Magnesium was first isolated by Sir Humphry Davy, an English chemist, through the electrolysis of a mixture of magnesium oxide (MgO) and mercuric oxide (HgO) in 1808. Currently, magnesium can be extracted from the minerals dolomite (CaCO3. MgCO3) and carnallite (KCl.MgCl2.6H2O), but is most often obtained from seawater.
Magnesium is dissolved in sea water at a concentration of about 1,000 parts per million and is the only metal directly extracted from sea water. Every cubic kilometer of seawater contains about 1.3 billion kilograms of magnesium (12 billion pounds per cubic mile). At present, around 60 percent of the magnesium metal and many of the magnesium salts produced in the United States are extracted from sea water electrolytically. In 1997, about 110,000,000 kg of magnesium was produced in the United States. Most of this magnesium was extracted from sea water. In fact, there is enough magnesium dissolved in the Earth’s oceans to supply all of our magnesium needs for the next 1,000 years. The remaining portion of the magnesium metal and salts is extracted from ancient ocean deposits where the salts precipitated during evaporation or formed during the process of ‘diagenesis’ which uses the minerals magnesite (MgCO3) and dolomite.
Depending on the exact compound required, other ingredients such as sulfuric acid may be mixed with the slurry to generate a different end product. Since a variety of magnesium compounds are used in industrial processes, these exclusive treatments can create a range of targeted products. The substance may also be turned back into magnesium hydroxide in the case of milk of magnesia, a solution of magnesium in water which is used to treat an assortment of intestinal complaints.

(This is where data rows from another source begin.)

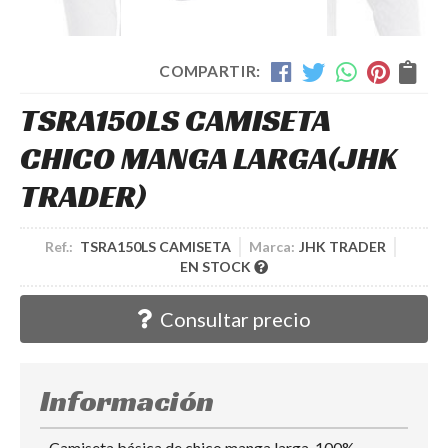
COMPARTIR:
TSRA150LS CAMISETA
CHICO MANGA LARGA
(JHK
TRADER)
Ref.:
TSRA150LS CAMISETA
Marca:
JHK TRADER
EN STOCK
Consultar precio
Información
- Camiseta básica de chico manga larga. 100%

Magnesium chloride is the name for the chemical compounds with the formulas MgCl2. Magnesium chloride is extracted from seawater. It consists of an ion of magnesium and two ions of chlorine. It is widely used as a magnesium supplement. Industrially, it is produced by a process called Dow's process, wherein magnesium present in seawater is treated with slaked lime to form magnesium hydroxide, which is further treated with hydrochloric acid to form magnesium chloride. Magnesium chloride as the natural mineral bischofite (a hydrous magnesium chloride mineral) is also extracted (solution mining) out of ancient seabeds, for example the Zechstein (a unit of sedimentary rock layers) seabed in northwest Europe. Anhydrous magnesium chloride is the principal precursor to magnesium metal, which is produced on a large scale. Hydrated magnesium chloride is the form usually used in prescription oral magnesium supplements.